* [Work to be completed] Do these statements agree with the 3DS Max rigging tutorial below? For each, answer yes or no and quote the tutorial's deciding words. (a) The pivot of each mesh should sit at world coordinate (0,0,0). (b) LOD meshes are made see-through along with the main meshes. (c) The first bone created becomes the root bone.
++++ Passage given
Wednesday, May 9, 2012

Creating New Life with the Expotron and Max, Part 5: Rigging and Exporting Creature Models

This is Part 5 of my tutorial on bringing new creatures to NWN2 using 3DS Max and the Expotron. Part 1 of this series may be found here.

With the preliminaries out of the way, we can now proceed with the tutorial proper. Fire up 3DS Max, load your creature model, and follow the instructions below.

  1. Make sure that the pivot of each mesh is centered at world coordinate (0,0,0). This pivot is what defines the creature’s center, which NWN2 uses to calculate distances between objects. Assuming you haven’t rigged the mesh yet, click the Hierarchy panel (the one whose icon looks like an organizational chart on the upper right side of the screen) then click the button “Affect Pivot Only.” Next, click  the Select and Move tool, and in the Absolute Mode Transform Type-In (the three input boxes at the bottom of the screen), set the X, Y, and Z values to 0,0,0. Toggle the “Affect Pivot Only” button when you’re done.
  2. To rig the mesh, we are first going to make its skeleton. If you have any LOD meshes, hide them for now. We will work only with the main meshes, but we’ll need them to be transparent so we can see the bones underneath. Select your meshes and right-click on them to bring up the context-sensitive menu. Click Properties to bring up the Object Properties window. Tick the check box beside “See-Through” then click the OK button.
  3. We will now make the root bone for the body mesh. We need it to be at the center along the left-right axis, so make either the Left or Right viewport active by selecting it. If you wish, you may toggle viewport maximization by pressing [Alt]+W after selecting the viewport you want to work in. On the Create panel, click the Systems icon, the one that looks like a couple of gears. Click the Bones button then click within the mesh not too far from where you want your root bone to be. Move the mouse to the desired position of the root bone then click the mouse again. This will create one bone. Now right-click the mouse to end bone construction. This will create a second bone, which is really just a small nub. It is this tiny bone that we want to make the root bone, not the first bone. Rename it in accordance with the skeleton naming convention explained earlier.
++++++++
++++ Collected material
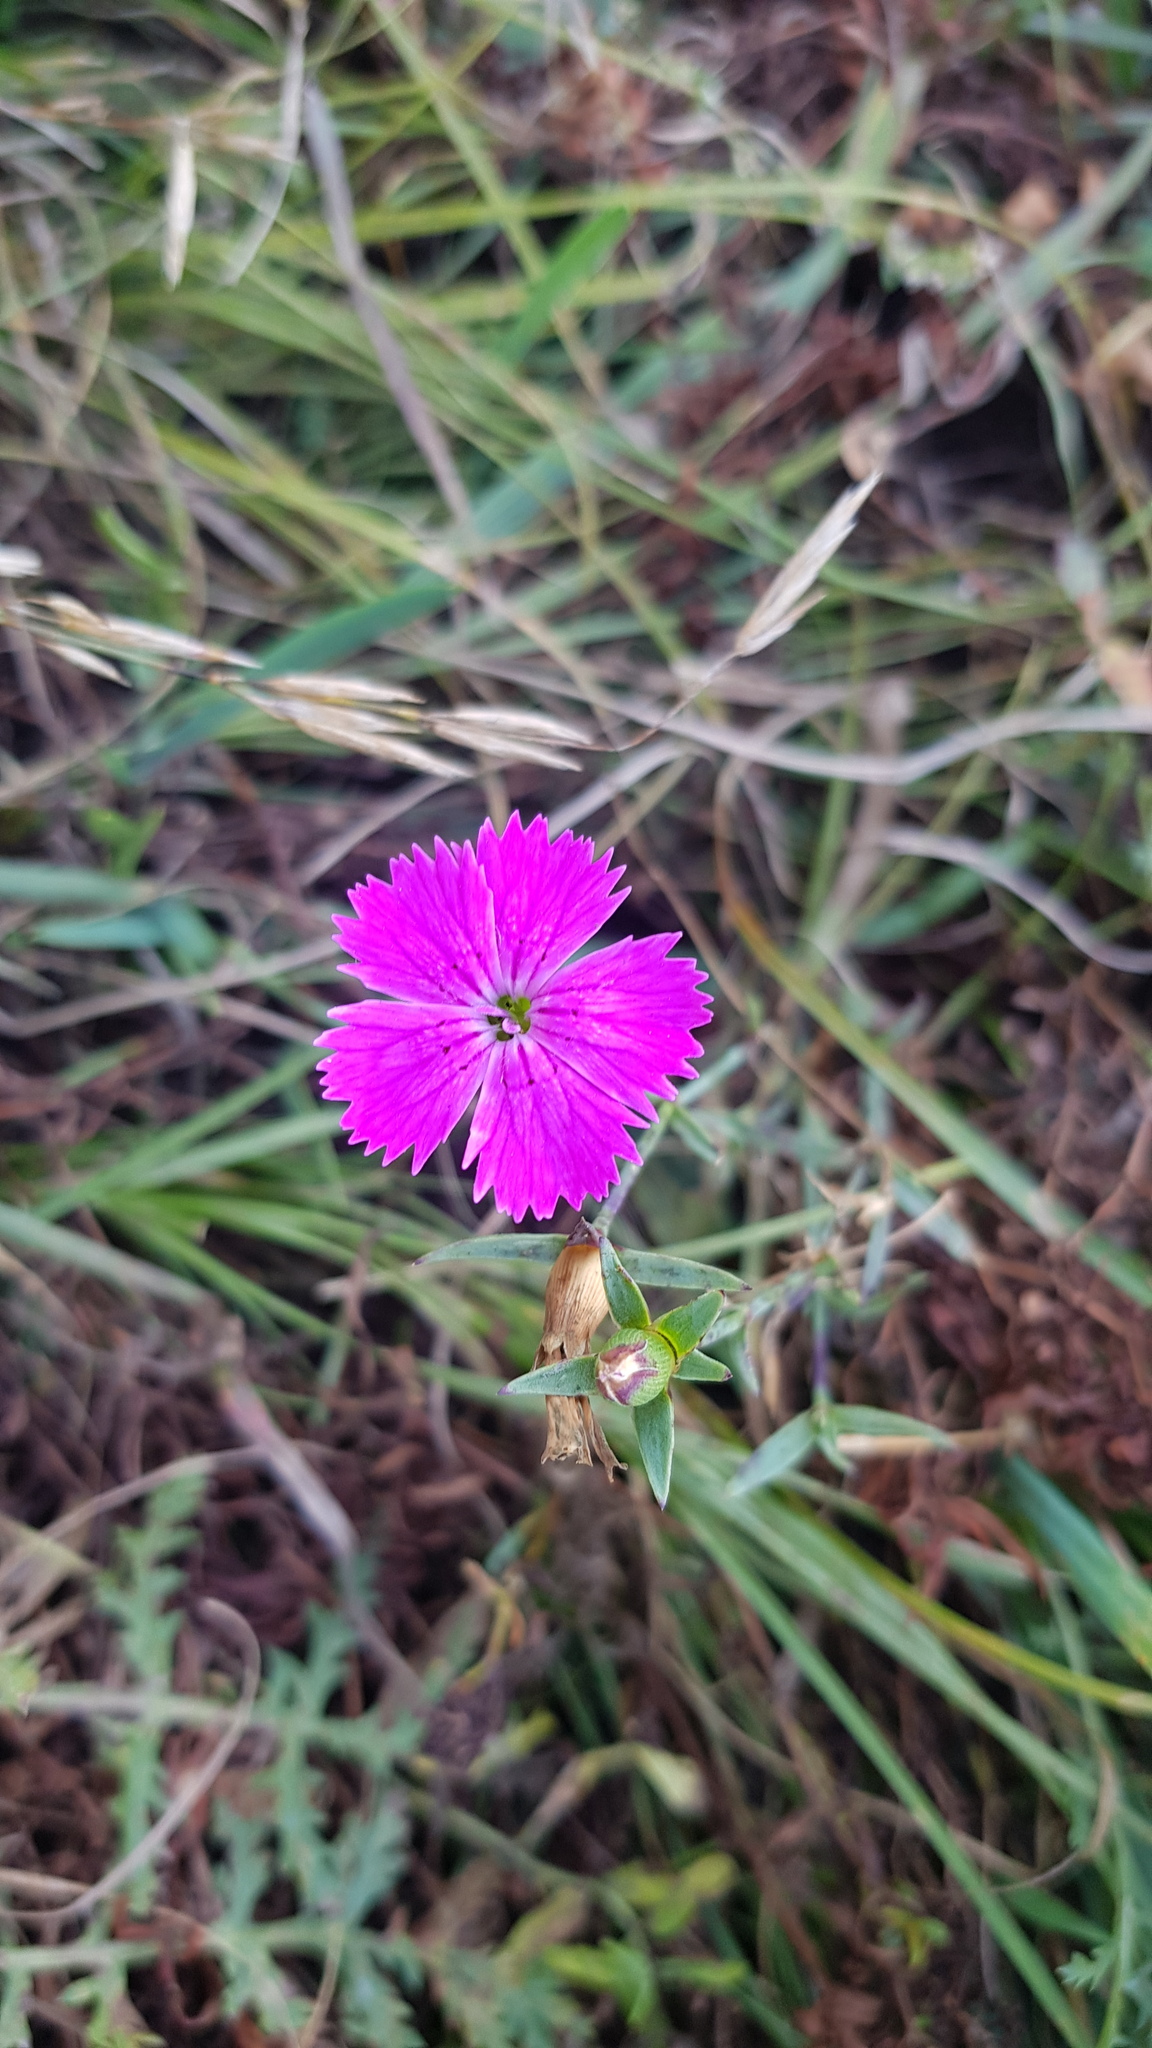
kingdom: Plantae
++++++++
* [In response]
(a) Yes: "Make sure that the pivot of each mesh is centered at world coordinate (0,0,0)."
(b) No: "If you have any LOD meshes, hide them for now."
(c) No: "It is this tiny bone that we want to make the root bone, not the first bone."